It took a while for the final votes to be counted in what turned out to be a very close race for the third and final seat on the District 209 Proviso Township School Board. In the end, the mail-in votes brought an exceedingly narrow win — 12 votes — for Jennifer Barbahen over incumbent Theresa Kelly.
With thanks to Ms. Kelly for her decades of service, we are elated to see the balance of power on this critical board shift back to a reform-minded majority focused on students.
Barbahen will join her Proviso 209 United colleagues, David Ocampo and Sandra Hixon in being sworn into office this week. The full expectation is that they will most always align with Amanda Grant, a holdover board member, to form a new majority. The three other board members — Arbdella Patterson, Rodney Alexander and Samuel Valtierrez — will need to decide if obstruction is their path or if they are ready to step away from the division and distraction they have nurtured in this troubled school district.
In a thoughtful interview this week with the Review’s Amaris Rodriguez, Ocampo talks about priorities he has in mind as he undertakes this very challenging post. Regaining control and transparency over district finances is critical, he said. This district has money in the bank but setting student-centered goals for spending is essential, he added. And creating accountability for rogue superintendent James Henderson will underlie all decisions.
Typically we’d say a new board needs to take some time to get a sense of the complexity of the issues and assess the strengths and weaknesses of its single employee, the superintendent. When the last reform board was elected eight years ago, it gave its middling superintendent some months to make her case and then welcomed her decision to depart after that first school year.
Henderson though is another disturbing case altogether. The man is radioactive. He has disregarded students, gleefully alienated teachers, taken advantage of a supplicant school board and made a range of dubious choices in a number of operational areas — transportation, IT, and food services come to mind — that were not only wrong but also suspect.

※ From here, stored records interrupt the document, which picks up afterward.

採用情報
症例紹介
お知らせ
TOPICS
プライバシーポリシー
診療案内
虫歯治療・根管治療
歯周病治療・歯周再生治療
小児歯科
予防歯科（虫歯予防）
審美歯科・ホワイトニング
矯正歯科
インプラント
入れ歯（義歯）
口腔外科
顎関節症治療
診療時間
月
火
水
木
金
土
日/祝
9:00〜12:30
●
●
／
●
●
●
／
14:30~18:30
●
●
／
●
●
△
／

The man is a grifter and he needs to get the boot as quickly as an inevitably lucrative buyout can be negotiated. By July 1, an interim superintendent needs to be in place. That is the essential change this new board needs to make so that it can begin what will be a slow, slow reclamation of a school district that is now failing in so many ways.
Out of chaos comes opportunity. This district has been led into near total chaos by Henderson and the outgoing board.
Time to find the opportunities a fresh start can provide our children.